# Chart analysis data
----------
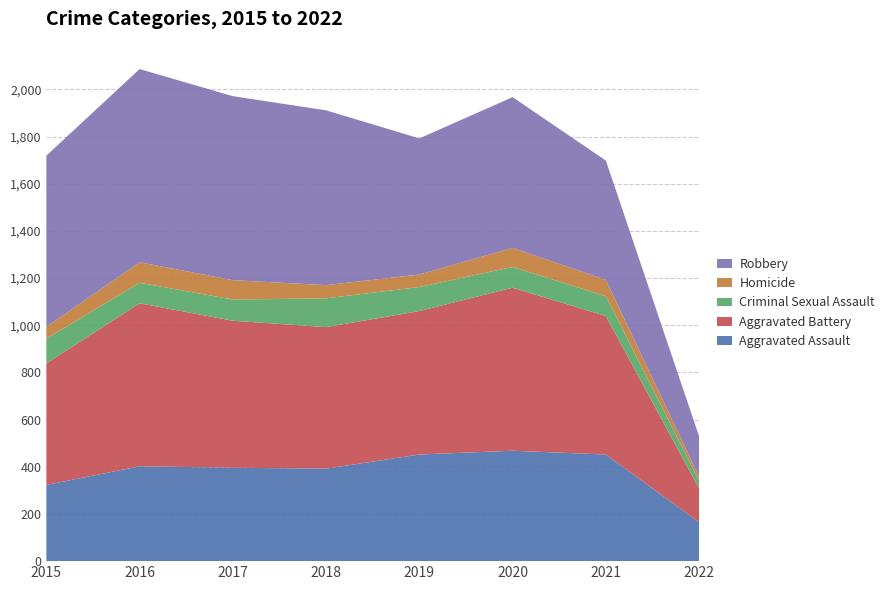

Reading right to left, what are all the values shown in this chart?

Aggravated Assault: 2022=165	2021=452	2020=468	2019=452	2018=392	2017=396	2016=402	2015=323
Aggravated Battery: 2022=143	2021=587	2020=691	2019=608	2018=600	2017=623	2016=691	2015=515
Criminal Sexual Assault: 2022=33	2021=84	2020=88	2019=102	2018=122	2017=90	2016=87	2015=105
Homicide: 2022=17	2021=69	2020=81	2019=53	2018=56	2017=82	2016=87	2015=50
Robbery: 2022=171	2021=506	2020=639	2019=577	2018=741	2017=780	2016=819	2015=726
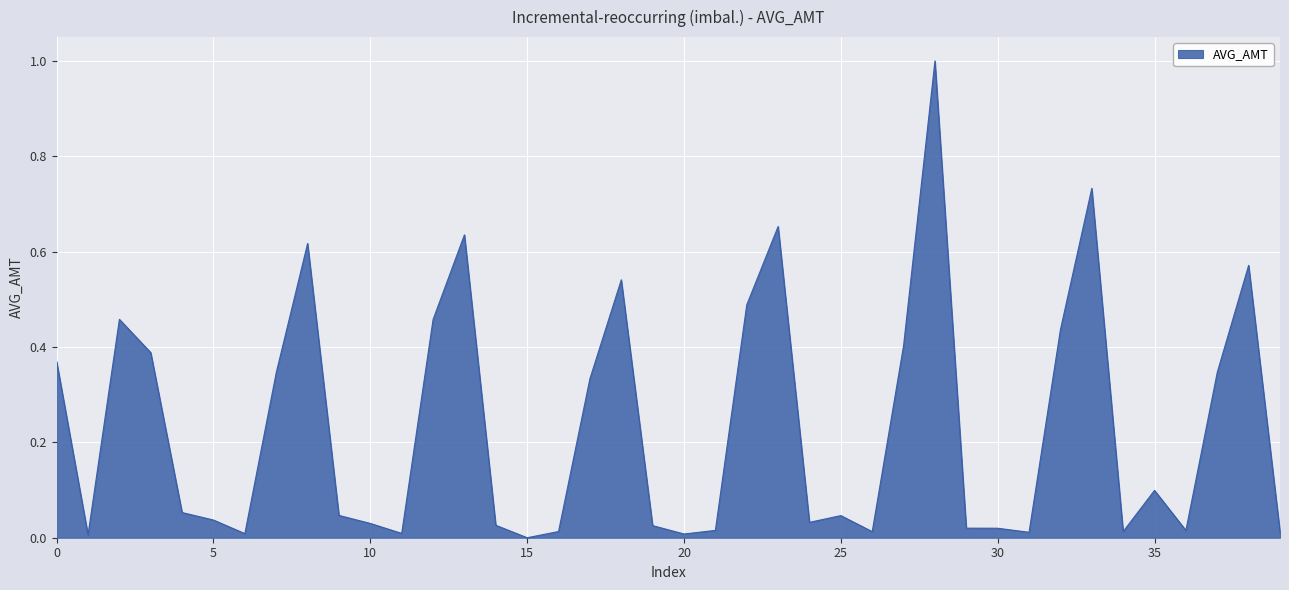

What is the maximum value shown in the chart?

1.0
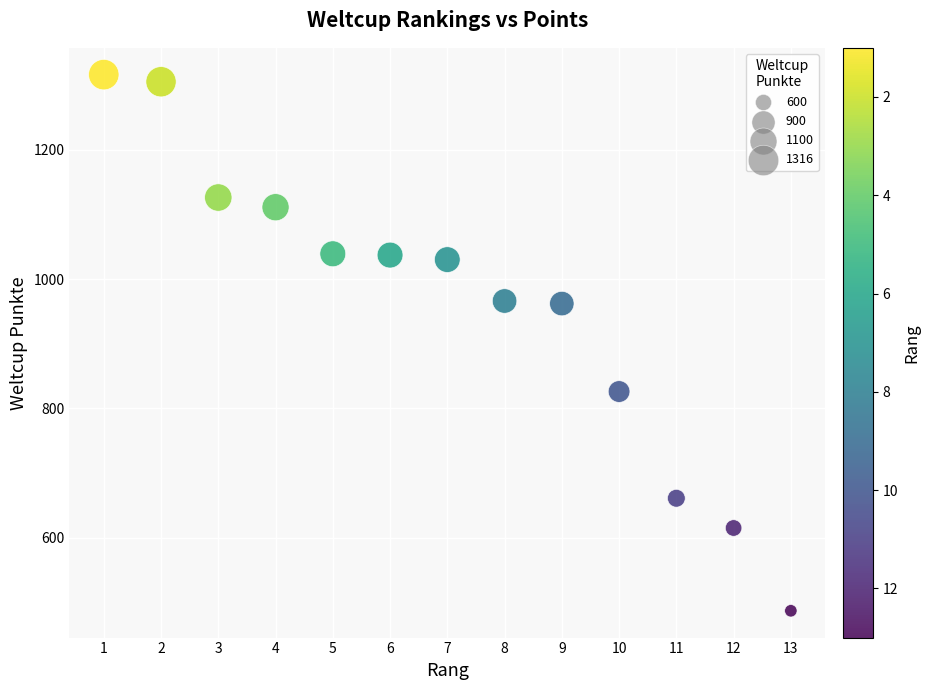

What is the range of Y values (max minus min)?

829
----------
# What is expected
Copy out all of the data above word for word, leaving out the pictures.

# Response area
Reading right to left, what are all the values shown in this chart?

Aggravated Assault: 2022=165	2021=452	2020=468	2019=452	2018=392	2017=396	2016=402	2015=323
Aggravated Battery: 2022=143	2021=587	2020=691	2019=608	2018=600	2017=623	2016=691	2015=515
Criminal Sexual Assault: 2022=33	2021=84	2020=88	2019=102	2018=122	2017=90	2016=87	2015=105
Homicide: 2022=17	2021=69	2020=81	2019=53	2018=56	2017=82	2016=87	2015=50
Robbery: 2022=171	2021=506	2020=639	2019=577	2018=741	2017=780	2016=819	2015=726

What is the maximum value shown in the chart?

1.0

What is the range of Y values (max minus min)?

829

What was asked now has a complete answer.